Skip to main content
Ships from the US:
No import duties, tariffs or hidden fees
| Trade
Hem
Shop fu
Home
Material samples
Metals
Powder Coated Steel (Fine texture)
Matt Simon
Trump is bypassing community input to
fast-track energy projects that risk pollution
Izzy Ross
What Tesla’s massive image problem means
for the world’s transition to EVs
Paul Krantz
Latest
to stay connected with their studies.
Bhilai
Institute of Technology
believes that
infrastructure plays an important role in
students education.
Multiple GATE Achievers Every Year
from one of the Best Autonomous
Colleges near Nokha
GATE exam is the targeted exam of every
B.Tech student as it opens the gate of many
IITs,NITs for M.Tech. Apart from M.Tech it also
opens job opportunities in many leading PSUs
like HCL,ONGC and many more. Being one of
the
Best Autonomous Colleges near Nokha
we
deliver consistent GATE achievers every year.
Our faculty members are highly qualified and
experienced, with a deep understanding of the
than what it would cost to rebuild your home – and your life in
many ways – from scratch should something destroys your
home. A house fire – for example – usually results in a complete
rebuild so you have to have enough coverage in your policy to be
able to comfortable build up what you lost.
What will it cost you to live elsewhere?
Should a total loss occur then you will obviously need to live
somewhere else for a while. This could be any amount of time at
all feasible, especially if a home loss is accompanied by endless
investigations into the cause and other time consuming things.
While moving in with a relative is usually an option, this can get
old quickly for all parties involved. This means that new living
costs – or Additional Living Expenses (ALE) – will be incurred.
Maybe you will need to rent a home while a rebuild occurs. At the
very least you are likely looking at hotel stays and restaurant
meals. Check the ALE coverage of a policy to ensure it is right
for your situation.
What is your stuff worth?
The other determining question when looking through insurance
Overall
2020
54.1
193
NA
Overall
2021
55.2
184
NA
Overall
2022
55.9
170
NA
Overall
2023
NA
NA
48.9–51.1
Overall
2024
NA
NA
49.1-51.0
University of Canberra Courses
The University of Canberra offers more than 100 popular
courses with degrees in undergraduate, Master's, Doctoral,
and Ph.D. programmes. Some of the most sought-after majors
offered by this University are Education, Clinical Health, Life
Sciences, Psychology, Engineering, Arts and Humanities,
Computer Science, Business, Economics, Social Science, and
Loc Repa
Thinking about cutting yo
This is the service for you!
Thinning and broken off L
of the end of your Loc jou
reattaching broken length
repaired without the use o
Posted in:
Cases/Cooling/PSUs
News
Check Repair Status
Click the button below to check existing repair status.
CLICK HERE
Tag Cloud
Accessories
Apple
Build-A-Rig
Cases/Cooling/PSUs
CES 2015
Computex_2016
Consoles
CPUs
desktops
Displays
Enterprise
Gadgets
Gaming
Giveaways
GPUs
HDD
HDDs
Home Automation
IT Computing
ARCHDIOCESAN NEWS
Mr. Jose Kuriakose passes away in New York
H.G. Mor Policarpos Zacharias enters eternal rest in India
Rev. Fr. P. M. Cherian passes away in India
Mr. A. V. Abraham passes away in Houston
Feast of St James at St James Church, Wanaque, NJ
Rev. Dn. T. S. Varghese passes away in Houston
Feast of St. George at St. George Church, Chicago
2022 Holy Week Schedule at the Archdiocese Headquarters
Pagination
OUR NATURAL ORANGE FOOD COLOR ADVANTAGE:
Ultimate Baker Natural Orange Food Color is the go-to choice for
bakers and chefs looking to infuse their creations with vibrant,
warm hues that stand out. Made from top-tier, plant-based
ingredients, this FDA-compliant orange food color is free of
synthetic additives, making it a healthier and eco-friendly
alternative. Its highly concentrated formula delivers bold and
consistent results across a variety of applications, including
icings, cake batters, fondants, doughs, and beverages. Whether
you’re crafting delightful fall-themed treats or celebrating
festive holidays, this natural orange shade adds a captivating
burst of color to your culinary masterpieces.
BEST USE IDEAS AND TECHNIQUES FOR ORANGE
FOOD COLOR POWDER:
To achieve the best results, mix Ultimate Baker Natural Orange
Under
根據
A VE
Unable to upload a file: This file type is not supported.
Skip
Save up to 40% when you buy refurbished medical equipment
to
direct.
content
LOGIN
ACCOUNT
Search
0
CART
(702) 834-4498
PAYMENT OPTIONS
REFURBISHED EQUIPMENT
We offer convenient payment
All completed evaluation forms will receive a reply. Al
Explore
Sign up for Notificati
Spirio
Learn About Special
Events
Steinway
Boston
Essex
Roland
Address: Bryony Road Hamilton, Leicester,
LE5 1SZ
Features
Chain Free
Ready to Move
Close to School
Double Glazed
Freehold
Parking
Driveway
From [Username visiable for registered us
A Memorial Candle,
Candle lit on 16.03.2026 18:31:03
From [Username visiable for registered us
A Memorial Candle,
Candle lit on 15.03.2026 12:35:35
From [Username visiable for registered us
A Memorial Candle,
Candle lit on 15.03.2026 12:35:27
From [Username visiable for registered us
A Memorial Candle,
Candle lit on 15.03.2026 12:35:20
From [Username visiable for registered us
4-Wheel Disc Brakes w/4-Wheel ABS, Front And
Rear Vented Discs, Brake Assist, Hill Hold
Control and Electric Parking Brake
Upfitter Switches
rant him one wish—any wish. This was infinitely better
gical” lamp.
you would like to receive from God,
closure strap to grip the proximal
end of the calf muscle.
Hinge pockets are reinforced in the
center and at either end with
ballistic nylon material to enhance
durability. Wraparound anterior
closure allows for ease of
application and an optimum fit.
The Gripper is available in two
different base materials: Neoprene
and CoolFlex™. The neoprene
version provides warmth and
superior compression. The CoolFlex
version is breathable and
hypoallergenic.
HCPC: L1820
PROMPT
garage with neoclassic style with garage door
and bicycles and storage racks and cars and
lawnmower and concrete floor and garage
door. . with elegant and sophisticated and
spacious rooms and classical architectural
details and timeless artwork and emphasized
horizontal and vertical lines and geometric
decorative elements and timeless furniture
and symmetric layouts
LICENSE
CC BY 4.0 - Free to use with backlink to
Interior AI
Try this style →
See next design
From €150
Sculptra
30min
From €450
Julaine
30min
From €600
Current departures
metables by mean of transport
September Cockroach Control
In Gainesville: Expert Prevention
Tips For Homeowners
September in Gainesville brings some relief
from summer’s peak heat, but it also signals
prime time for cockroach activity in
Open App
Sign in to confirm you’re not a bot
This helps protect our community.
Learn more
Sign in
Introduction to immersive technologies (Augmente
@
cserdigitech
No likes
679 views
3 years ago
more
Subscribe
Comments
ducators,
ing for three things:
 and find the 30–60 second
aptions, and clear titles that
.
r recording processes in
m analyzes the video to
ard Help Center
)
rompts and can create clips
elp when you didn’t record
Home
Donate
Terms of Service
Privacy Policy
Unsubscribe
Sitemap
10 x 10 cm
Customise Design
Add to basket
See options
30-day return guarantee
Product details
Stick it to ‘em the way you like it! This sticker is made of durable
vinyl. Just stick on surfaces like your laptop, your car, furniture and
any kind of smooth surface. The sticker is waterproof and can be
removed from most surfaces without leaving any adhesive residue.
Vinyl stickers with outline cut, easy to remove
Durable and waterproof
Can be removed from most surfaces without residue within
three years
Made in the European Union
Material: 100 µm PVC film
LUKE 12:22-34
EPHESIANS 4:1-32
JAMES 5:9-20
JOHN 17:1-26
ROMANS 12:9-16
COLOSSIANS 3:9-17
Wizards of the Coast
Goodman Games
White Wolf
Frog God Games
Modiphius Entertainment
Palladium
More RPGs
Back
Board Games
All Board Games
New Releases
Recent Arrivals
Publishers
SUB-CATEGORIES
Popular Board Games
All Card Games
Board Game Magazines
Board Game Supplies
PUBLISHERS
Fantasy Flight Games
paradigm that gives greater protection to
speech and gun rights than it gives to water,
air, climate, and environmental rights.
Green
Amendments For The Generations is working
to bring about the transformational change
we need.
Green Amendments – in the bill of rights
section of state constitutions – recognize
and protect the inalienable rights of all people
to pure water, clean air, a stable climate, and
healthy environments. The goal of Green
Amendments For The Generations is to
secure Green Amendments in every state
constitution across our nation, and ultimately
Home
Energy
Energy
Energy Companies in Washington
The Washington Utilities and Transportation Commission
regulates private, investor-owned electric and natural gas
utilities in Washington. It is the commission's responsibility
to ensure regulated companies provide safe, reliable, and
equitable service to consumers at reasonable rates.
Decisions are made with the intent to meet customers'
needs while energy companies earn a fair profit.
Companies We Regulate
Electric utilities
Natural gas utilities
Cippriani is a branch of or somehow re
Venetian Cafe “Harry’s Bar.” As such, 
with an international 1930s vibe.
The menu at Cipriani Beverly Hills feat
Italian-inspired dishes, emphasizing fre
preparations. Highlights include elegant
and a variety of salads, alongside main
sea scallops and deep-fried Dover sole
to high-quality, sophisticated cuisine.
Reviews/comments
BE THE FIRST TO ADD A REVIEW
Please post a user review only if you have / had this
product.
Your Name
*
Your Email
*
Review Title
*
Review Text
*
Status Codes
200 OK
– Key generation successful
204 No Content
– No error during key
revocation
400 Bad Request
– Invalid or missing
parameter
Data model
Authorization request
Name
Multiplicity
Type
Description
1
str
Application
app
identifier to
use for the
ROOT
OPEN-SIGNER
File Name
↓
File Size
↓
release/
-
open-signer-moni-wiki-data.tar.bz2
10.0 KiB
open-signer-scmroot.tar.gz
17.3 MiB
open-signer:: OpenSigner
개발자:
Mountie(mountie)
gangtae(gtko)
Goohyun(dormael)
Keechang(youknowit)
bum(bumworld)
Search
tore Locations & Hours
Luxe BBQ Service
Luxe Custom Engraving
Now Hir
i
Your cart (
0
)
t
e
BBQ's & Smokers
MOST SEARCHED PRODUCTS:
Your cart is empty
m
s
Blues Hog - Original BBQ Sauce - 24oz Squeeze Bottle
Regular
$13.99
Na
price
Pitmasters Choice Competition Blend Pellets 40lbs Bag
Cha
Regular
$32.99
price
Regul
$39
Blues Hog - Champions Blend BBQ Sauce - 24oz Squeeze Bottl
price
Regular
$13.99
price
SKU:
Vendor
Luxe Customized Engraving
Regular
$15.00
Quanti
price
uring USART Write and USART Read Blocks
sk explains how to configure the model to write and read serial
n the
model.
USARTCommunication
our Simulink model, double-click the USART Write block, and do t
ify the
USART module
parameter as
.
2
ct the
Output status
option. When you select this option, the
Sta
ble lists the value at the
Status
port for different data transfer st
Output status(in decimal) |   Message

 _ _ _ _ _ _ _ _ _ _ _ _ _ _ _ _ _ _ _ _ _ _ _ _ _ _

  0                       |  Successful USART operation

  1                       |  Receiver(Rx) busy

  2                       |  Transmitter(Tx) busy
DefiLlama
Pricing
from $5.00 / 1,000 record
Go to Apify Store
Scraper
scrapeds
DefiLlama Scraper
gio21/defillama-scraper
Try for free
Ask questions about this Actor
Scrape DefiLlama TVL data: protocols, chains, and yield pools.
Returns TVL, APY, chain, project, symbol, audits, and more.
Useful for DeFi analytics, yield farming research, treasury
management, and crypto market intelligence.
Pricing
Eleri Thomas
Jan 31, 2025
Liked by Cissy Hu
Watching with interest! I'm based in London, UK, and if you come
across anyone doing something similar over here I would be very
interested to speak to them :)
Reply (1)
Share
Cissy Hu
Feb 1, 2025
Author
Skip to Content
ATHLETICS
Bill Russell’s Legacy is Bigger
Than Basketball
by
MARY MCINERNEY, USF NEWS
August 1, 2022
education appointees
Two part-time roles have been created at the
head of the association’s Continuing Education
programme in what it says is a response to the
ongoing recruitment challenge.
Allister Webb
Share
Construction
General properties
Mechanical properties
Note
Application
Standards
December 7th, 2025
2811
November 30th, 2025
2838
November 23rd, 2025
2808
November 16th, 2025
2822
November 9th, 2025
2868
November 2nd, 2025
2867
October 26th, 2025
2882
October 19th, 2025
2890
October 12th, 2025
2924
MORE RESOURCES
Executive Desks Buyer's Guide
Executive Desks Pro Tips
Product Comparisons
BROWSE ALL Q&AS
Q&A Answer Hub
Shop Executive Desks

**What you will do:** Please reproduce exactly the lines from the first one of the records above through the line containing "What Tesla’s massive image problem means", both included, and nothing else.

**Task solution:**
Skip to main content
Ships from the US:
No import duties, tariffs or hidden fees
| Trade
Hem
Shop fu
Home
Material samples
Metals
Powder Coated Steel (Fine texture)
Matt Simon
Trump is bypassing community input to
fast-track energy projects that risk pollution
Izzy Ross
What Tesla’s massive image problem means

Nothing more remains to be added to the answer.